Task description -
Locate the lines of the listing below that hold "partículas", then copy each of them.

□ □ □

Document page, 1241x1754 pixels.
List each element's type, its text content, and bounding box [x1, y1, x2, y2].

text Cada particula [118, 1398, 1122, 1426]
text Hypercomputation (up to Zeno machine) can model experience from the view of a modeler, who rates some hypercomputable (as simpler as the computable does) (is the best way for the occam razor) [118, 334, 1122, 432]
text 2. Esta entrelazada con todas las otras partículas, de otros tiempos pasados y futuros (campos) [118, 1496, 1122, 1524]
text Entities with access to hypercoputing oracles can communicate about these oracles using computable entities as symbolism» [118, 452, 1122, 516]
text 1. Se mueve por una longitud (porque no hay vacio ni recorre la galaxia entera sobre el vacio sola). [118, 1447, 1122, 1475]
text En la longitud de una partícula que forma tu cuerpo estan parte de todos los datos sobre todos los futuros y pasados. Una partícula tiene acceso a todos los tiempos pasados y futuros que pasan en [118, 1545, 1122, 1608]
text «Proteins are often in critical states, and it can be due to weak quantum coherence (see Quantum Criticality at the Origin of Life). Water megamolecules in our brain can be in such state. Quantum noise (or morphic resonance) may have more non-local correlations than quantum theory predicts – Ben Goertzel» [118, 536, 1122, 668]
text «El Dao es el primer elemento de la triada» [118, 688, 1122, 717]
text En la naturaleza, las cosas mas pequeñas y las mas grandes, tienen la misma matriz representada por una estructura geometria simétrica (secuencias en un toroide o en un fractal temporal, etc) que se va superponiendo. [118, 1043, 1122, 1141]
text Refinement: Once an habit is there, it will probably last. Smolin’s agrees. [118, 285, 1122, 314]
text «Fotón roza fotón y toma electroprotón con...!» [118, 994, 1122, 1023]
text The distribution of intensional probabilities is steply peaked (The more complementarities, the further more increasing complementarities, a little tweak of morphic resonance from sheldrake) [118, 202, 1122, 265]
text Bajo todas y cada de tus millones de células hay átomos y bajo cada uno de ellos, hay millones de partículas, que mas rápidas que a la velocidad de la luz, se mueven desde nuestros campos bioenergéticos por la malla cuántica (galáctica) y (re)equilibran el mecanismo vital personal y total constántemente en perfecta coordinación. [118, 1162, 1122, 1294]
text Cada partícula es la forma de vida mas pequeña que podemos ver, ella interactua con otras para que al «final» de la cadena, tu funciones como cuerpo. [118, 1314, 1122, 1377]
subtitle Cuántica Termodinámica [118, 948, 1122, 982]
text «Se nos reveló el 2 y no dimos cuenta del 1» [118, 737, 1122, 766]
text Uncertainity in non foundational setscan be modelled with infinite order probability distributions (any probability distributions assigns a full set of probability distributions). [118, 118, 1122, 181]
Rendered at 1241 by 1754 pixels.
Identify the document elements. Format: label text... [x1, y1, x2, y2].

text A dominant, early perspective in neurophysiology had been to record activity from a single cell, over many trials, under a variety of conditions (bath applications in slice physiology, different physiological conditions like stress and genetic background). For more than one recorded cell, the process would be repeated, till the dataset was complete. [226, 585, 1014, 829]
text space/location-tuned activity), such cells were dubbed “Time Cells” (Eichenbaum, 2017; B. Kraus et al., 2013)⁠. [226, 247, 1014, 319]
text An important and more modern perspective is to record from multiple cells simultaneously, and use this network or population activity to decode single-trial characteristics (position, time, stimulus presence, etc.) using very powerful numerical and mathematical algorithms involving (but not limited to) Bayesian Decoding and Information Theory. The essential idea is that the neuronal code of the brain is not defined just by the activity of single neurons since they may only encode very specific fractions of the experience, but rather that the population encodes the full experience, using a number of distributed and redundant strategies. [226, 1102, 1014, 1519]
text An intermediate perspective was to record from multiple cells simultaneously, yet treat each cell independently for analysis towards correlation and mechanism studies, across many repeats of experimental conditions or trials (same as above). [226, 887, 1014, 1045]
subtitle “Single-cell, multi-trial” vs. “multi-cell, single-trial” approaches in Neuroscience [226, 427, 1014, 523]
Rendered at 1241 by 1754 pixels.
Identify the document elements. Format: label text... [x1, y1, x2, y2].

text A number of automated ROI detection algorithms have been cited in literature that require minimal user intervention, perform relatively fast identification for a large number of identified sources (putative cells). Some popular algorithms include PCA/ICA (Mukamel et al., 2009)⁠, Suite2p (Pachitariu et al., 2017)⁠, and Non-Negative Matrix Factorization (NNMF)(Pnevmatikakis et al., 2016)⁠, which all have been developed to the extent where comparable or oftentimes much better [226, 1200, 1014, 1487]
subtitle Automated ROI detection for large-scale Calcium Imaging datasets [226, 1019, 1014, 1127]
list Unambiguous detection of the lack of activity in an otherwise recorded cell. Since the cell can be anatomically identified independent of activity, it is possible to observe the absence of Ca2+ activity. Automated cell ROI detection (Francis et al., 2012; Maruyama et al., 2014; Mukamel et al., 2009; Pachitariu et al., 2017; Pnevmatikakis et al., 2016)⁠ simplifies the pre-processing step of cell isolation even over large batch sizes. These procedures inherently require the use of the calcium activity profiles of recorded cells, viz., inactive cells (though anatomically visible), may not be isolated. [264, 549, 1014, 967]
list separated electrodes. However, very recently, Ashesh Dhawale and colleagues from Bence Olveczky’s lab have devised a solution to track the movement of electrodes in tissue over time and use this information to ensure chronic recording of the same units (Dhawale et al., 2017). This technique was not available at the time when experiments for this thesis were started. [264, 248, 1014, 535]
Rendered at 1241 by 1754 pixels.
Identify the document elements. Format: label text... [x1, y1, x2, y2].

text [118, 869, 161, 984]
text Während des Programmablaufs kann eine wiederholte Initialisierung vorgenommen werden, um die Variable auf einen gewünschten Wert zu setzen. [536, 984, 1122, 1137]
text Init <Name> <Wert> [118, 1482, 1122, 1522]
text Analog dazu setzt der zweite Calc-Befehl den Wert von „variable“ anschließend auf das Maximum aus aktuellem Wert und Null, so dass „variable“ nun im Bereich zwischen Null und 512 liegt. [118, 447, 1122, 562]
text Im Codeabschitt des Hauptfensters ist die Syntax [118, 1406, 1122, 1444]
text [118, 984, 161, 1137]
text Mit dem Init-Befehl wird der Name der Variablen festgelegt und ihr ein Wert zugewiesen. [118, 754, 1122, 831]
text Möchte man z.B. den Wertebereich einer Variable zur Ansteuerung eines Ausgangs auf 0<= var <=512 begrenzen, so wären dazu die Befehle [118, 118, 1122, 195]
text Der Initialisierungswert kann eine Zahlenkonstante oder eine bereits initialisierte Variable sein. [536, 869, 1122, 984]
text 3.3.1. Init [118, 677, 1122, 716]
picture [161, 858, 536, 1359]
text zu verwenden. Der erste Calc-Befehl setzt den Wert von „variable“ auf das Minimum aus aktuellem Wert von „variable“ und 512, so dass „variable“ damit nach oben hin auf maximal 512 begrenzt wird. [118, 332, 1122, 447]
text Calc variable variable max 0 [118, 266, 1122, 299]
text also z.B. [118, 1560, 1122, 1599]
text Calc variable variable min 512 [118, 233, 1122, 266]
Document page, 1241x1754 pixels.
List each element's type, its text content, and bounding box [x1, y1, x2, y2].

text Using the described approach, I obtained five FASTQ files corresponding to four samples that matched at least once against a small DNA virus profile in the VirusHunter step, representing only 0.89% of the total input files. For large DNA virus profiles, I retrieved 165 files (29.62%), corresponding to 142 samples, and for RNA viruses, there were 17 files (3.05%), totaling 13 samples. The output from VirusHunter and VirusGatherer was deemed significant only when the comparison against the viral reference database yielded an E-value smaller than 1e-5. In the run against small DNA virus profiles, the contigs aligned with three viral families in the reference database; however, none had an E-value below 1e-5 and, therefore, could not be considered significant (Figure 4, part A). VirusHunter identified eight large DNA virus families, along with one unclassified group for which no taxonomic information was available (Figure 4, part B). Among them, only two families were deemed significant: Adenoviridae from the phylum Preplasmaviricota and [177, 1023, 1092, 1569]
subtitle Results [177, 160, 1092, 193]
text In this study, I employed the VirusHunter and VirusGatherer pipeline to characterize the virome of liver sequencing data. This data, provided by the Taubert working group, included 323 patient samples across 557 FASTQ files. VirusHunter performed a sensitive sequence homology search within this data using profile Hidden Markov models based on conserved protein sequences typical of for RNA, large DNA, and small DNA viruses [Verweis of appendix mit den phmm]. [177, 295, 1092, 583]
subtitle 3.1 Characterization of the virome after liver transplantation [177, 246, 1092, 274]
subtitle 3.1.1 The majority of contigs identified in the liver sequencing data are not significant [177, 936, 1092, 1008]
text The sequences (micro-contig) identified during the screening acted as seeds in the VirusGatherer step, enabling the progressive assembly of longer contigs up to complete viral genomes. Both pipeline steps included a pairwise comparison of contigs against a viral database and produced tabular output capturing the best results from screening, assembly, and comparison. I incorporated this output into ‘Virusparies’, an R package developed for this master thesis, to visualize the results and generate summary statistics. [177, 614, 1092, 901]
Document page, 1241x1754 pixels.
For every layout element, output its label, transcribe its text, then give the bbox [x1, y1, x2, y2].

□ □ □

Answer for the task -
text 2. Esta entrelazada con todas las otras partículas, de otros tiempos pasados y futuros (campos) [118, 1496, 1122, 1524]
text Bajo todas y cada de tus millones de células hay átomos y bajo cada uno de ellos, hay millones de partículas, que mas rápidas que a la velocidad de la luz, se mueven desde nuestros campos bioenergéticos por la malla cuántica (galáctica) y (re)equilibran el mecanismo vital personal y total constántemente en perfecta coordinación. [118, 1162, 1122, 1294]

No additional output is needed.